C’est un matin. Qui arrive enfin. Sa lumière qui crache sur la nuit. Sa vertueuse répétition qui jusqu’à quand ? Peu lui importe, il est là. Toujours au rendez-vous. Et si ce n’est par pour lui ce sera pour elle. Il reste humide ce matin sur elle, la terre sèche.
C’est un café. Son amertume est adoucie par du lait entier. Entier. Entièreté des douceurs non imposables en ce monde. A l’instant T le liquide blanc imbibe la noirceur. Mais cela ne fait pas du gris. Mais du marron clair couleur crème. Le fou mal réveillé peut le boire lentement.
C’est une minute. Sans fin. Que l’on répète à l’infini pour vouloir la stopper. Elle ne se fige pourtant point. Jamais. Elle défile avec une insolence immonde. Mais cela fait aussi toute sa beauté.

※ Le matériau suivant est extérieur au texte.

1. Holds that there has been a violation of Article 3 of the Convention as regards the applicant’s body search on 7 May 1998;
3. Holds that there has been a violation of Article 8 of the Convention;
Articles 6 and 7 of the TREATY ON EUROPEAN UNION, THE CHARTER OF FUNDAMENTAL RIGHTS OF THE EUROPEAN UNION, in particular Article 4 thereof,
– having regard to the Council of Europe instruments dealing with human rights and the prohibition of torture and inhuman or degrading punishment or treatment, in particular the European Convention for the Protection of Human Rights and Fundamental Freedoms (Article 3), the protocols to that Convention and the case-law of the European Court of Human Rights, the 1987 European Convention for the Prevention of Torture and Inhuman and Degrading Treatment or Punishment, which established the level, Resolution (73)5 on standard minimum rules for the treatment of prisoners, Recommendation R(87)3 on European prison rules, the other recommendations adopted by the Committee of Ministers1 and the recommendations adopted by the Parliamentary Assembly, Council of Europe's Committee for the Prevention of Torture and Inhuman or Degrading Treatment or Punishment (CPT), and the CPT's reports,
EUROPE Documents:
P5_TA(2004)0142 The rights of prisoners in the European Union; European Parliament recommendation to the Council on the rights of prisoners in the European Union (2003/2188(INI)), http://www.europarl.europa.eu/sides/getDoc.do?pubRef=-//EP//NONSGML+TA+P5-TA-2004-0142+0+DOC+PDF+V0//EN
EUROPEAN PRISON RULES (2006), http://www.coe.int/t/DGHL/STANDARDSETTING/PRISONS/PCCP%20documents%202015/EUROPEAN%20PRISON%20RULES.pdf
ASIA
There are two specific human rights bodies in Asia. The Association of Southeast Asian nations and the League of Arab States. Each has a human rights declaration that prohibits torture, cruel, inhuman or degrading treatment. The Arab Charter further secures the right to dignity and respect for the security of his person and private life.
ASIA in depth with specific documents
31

Ce sont des cigales. Qui chantent. Qui annoncent que ça va barder. Que le temps n’est plus aux aurores. Cela se tasse finalement. Il faut tourner la page. Les ires ancestrales ne sont pas de mises. Surtout pas.
C’est une odeur. Chaude et suave. Les cheveux blancs poussent quand même. Peu importe ce qui la retient, elle arrive. De manière pertinente elle assène la réalité. Sa réalité. Les cloches sonnent au loin. Il est midi maintenant.

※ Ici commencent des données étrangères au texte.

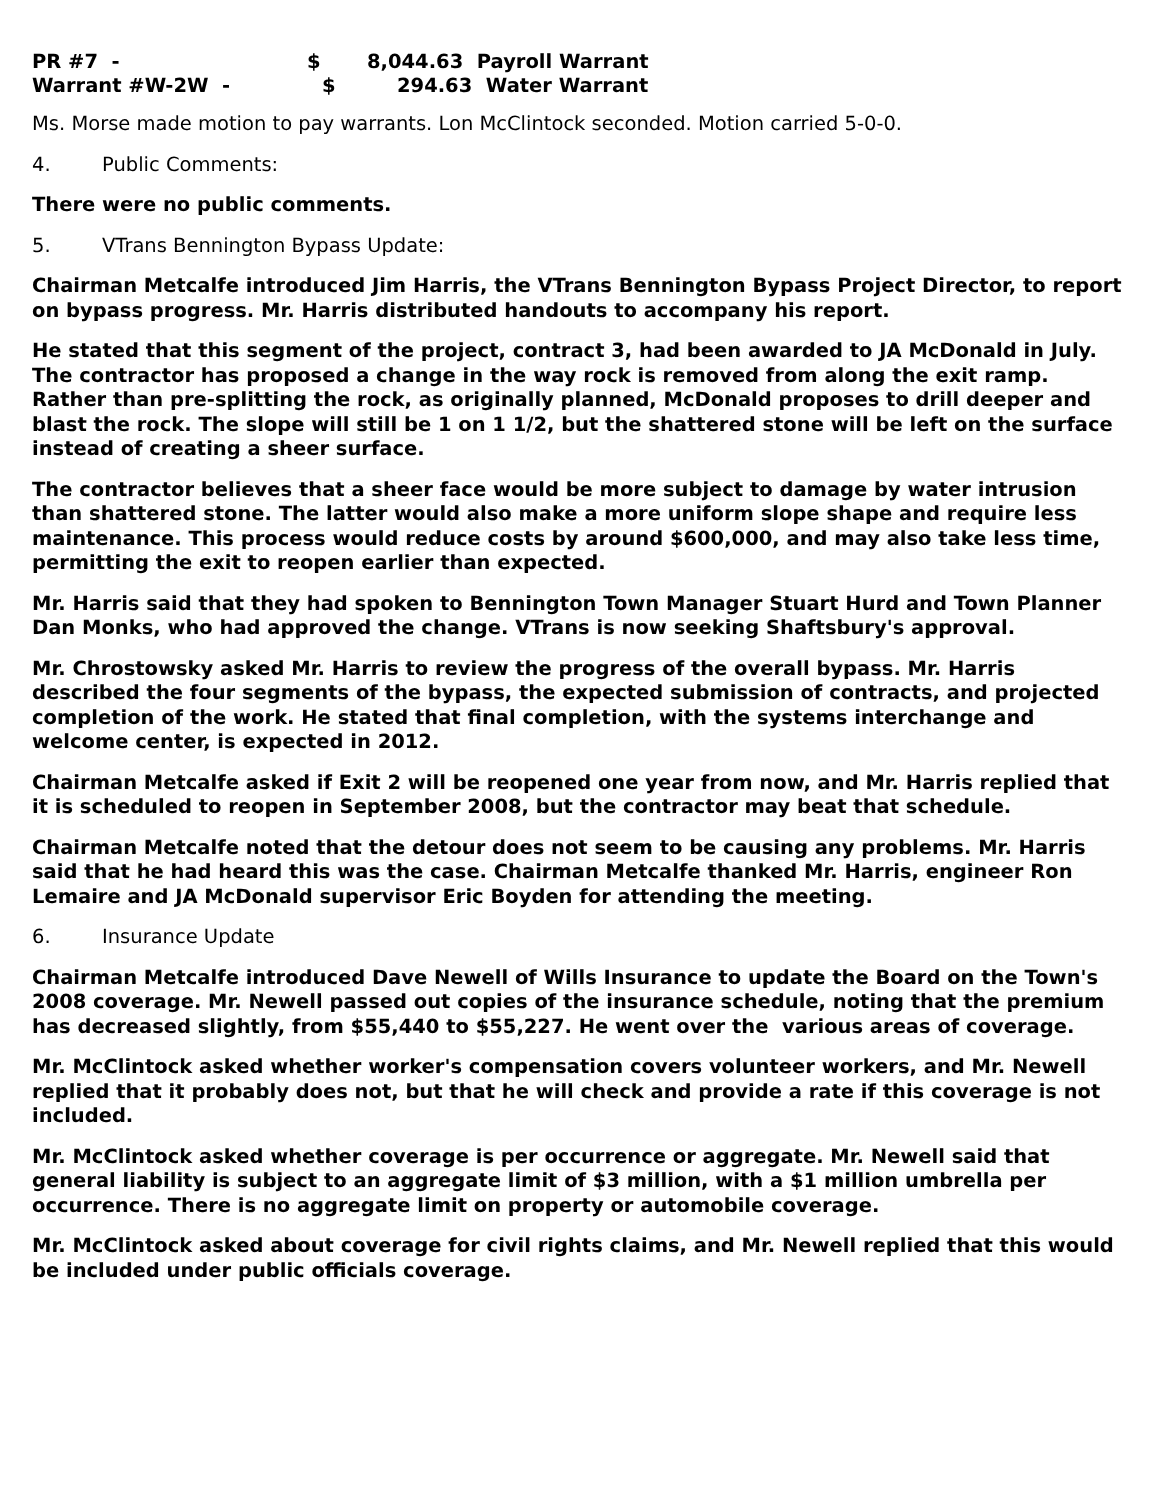PR #7 - $ 8,044.63 Payroll Warrant
Warrant #W-2W - $ 294.63 Water Warrant
Ms. Morse made motion to pay warrants. Lon McClintock seconded. Motion carried 5-0-0.
4. Public Comments:
There were no public comments.
5. VTrans Bennington Bypass Update:
Chairman Metcalfe introduced Jim Harris, the VTrans Bennington Bypass Project Director, to report on bypass progress. Mr. Harris distributed handouts to accompany his report.
He stated that this segment of the project, contract 3, had been awarded to JA McDonald in July. The contractor has proposed a change in the way rock is removed from along the exit ramp. Rather than pre-splitting the rock, as originally planned, McDonald proposes to drill deeper and blast the rock. The slope will still be 1 on 1 1/2, but the shattered stone will be left on the surface instead of creating a sheer surface.
The contractor believes that a sheer face would be more subject to damage by water intrusion than shattered stone. The latter would also make a more uniform slope shape and require less maintenance. This process would reduce costs by around $600,000, and may also take less time, permitting the exit to reopen earlier than expected.
Mr. Harris said that they had spoken to Bennington Town Manager Stuart Hurd and Town Planner Dan Monks, who had approved the change. VTrans is now seeking Shaftsbury's approval.
Mr. Chrostowsky asked Mr. Harris to review the progress of the overall bypass. Mr. Harris described the four segments of the bypass, the expected submission of contracts, and projected completion of the work. He stated that final completion, with the systems interchange and welcome center, is expected in 2012.
Chairman Metcalfe asked if Exit 2 will be reopened one year from now, and Mr. Harris replied that it is scheduled to reopen in September 2008, but the contractor may beat that schedule.
Chairman Metcalfe noted that the detour does not seem to be causing any problems. Mr. Harris said that he had heard this was the case. Chairman Metcalfe thanked Mr. Harris, engineer Ron Lemaire and JA McDonald supervisor Eric Boyden for attending the meeting.
6. Insurance Update
Chairman Metcalfe introduced Dave Newell of Wills Insurance to update the Board on the Town's 2008 coverage. Mr. Newell passed out copies of the insurance schedule, noting that the premium has decreased slightly, from $55,440 to $55,227. He went over the various areas of coverage.
Mr. McClintock asked whether worker's compensation covers volunteer workers, and Mr. Newell replied that it probably does not, but that he will check and provide a rate if this coverage is not included.
Mr. McClintock asked whether coverage is per occurrence or aggregate. Mr. Newell said that general liability is subject to an aggregate limit of $3 million, with a $1 million umbrella per occurrence. There is no aggregate limit on property or automobile coverage.
Mr. McClintock asked about coverage for civil rights claims, and Mr. Newell replied that this would be included under public officials coverage.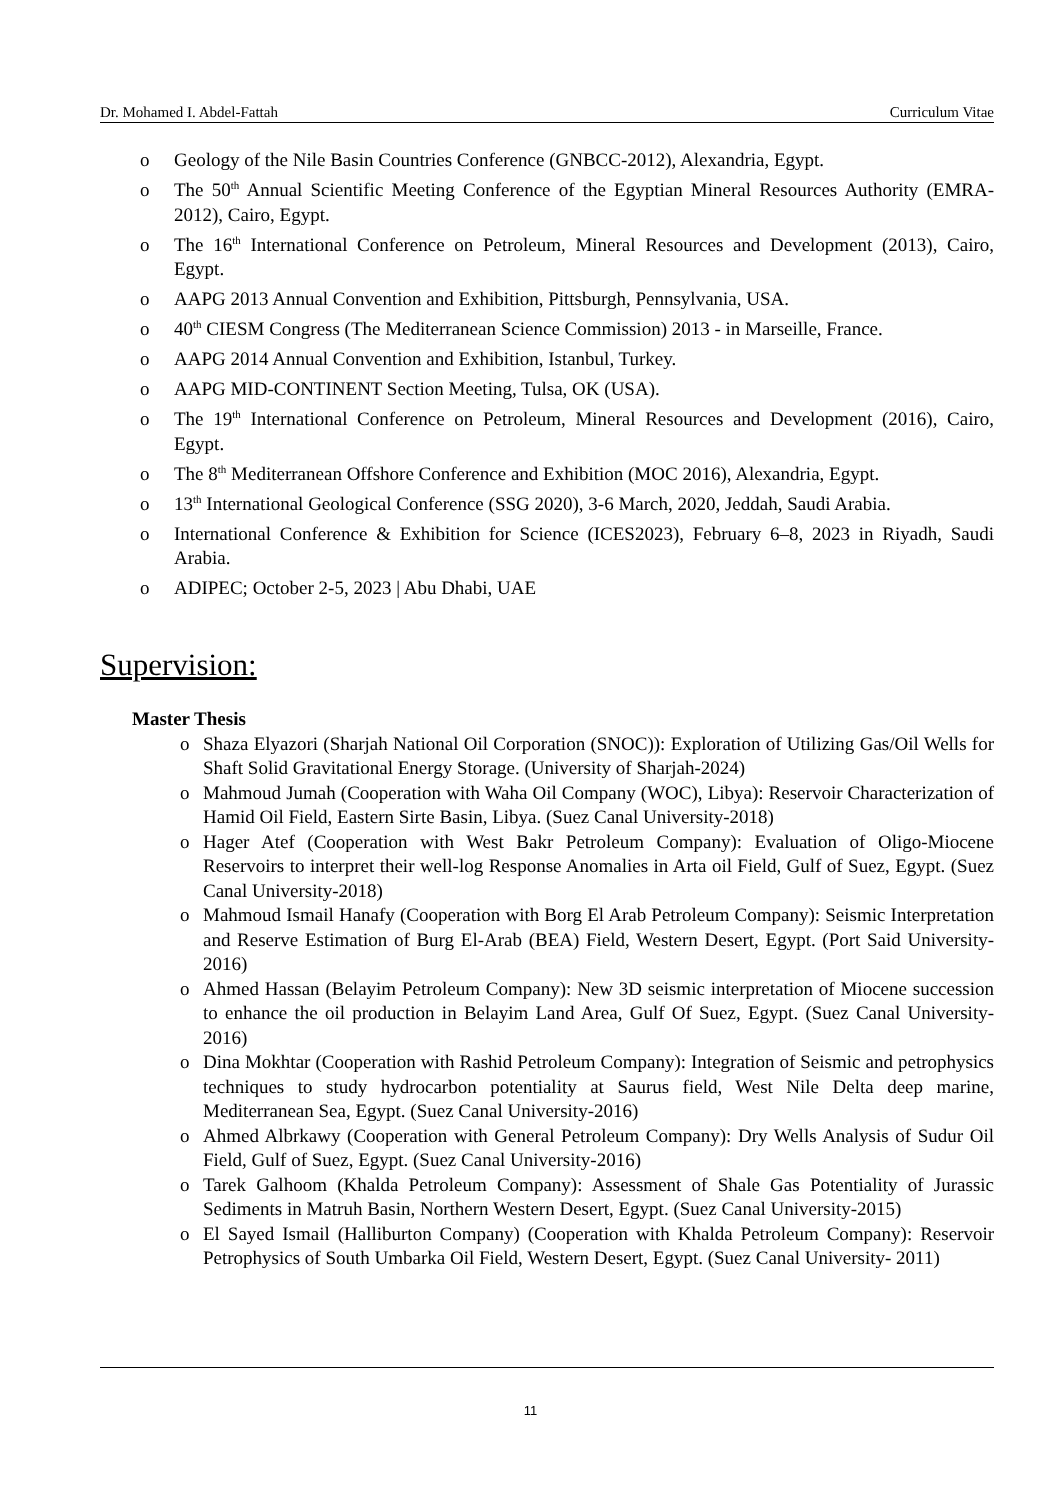Dr. Mohamed I. Abdel-Fattah Curriculum Vitae
o Geology of the Nile Basin Countries Conference (GNBCC-2012), Alexandria, Egypt.
o The 50<sup>th</sup> Annual Scientific Meeting Conference of the Egyptian Mineral Resources Authority (EMRA-2012), Cairo, Egypt.
o The 16<sup>th</sup> International Conference on Petroleum, Mineral Resources and Development (2013), Cairo, Egypt.
o AAPG 2013 Annual Convention and Exhibition, Pittsburgh, Pennsylvania, USA.
o 40<sup>th</sup> CIESM Congress (The Mediterranean Science Commission) 2013 - in Marseille, France.
o AAPG 2014 Annual Convention and Exhibition, Istanbul, Turkey.
o AAPG MID-CONTINENT Section Meeting, Tulsa, OK (USA).
o The 19<sup>th</sup> International Conference on Petroleum, Mineral Resources and Development (2016), Cairo, Egypt.
o The 8<sup>th</sup> Mediterranean Offshore Conference and Exhibition (MOC 2016), Alexandria, Egypt.
o 13<sup>th</sup> International Geological Conference (SSG 2020), 3-6 March, 2020, Jeddah, Saudi Arabia.
o International Conference & Exhibition for Science (ICES2023), February 6–8, 2023 in Riyadh, Saudi Arabia.
o ADIPEC; October 2-5, 2023 | Abu Dhabi, UAE
Supervision:
Master Thesis
o Shaza Elyazori (Sharjah National Oil Corporation (SNOC)): Exploration of Utilizing Gas/Oil Wells for Shaft Solid Gravitational Energy Storage. (University of Sharjah-2024)
o Mahmoud Jumah (Cooperation with Waha Oil Company (WOC), Libya): Reservoir Characterization of Hamid Oil Field, Eastern Sirte Basin, Libya. (Suez Canal University-2018)
o Hager Atef (Cooperation with West Bakr Petroleum Company): Evaluation of Oligo-Miocene Reservoirs to interpret their well-log Response Anomalies in Arta oil Field, Gulf of Suez, Egypt. (Suez Canal University-2018)
o Mahmoud Ismail Hanafy (Cooperation with Borg El Arab Petroleum Company): Seismic Interpretation and Reserve Estimation of Burg El-Arab (BEA) Field, Western Desert, Egypt. (Port Said University-2016)
o Ahmed Hassan (Belayim Petroleum Company): New 3D seismic interpretation of Miocene succession to enhance the oil production in Belayim Land Area, Gulf Of Suez, Egypt. (Suez Canal University-2016)
o Dina Mokhtar (Cooperation with Rashid Petroleum Company): Integration of Seismic and petrophysics techniques to study hydrocarbon potentiality at Saurus field, West Nile Delta deep marine, Mediterranean Sea, Egypt. (Suez Canal University-2016)
o Ahmed Albrkawy (Cooperation with General Petroleum Company): Dry Wells Analysis of Sudur Oil Field, Gulf of Suez, Egypt. (Suez Canal University-2016)
o Tarek Galhoom (Khalda Petroleum Company): Assessment of Shale Gas Potentiality of Jurassic Sediments in Matruh Basin, Northern Western Desert, Egypt. (Suez Canal University-2015)
o El Sayed Ismail (Halliburton Company) (Cooperation with Khalda Petroleum Company): Reservoir Petrophysics of South Umbarka Oil Field, Western Desert, Egypt. (Suez Canal University- 2011)
11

C’est infini. Ni le temps, ni la tasse, ni le vent, rien ne passe, tout s’étale, sur les tartines périmées qui ne se
mangent d’ailleurs pas. L’oiseau siffle. Trois fois. Non, il n’a pas compté. Il fait chaud en dehors des corps. Il ne compte pas. Il fait froid en dedans des cœurs.
C’est une idée. Qui rigole quand il pleure. Qui pleure quand il pense. Les contrastes discordants sont aux affûts de la moindre incertitude. Telle une chatte à pas de louve elle se faufile les dents longues et le regard perçant. Et le pire dans cette idée calme et folle, c’est qu’elle persistera quoi qu’il advienne et quoi qu’il en pense.
C’est une fin. Pas une finalité. Juste une formalité. Les contours s’effacent au profit d’un mauvais concours de circonstances aggravantes. L’air y est doux et sent bon. Les fleurs poussent sur ce tertre qui renferme toutes ses certitudes. Et à la fin il n’en reste aucune. Et c’est immensément beau et serein. Cela lui fait du bien, et il peut, enfin, s’arrêter de respirer.
Et c’est…
C’est un escalier. Ça se voit à ses volées de marches qui mènent toujours plus haut. Ça s’entend au son des pas qui le gravissent quatre à quatre. Il n’en finit pas de s’enrouler comme un escargot. A double révolution, il fait monter en même temps deux personnes, qui n’auront jamais l’occasion de se rencontrer. Parfois, roulant, il tourne et monte sans arrêt jusqu’à en être étourdi. Parfois dérobé, il n’évente nul secret.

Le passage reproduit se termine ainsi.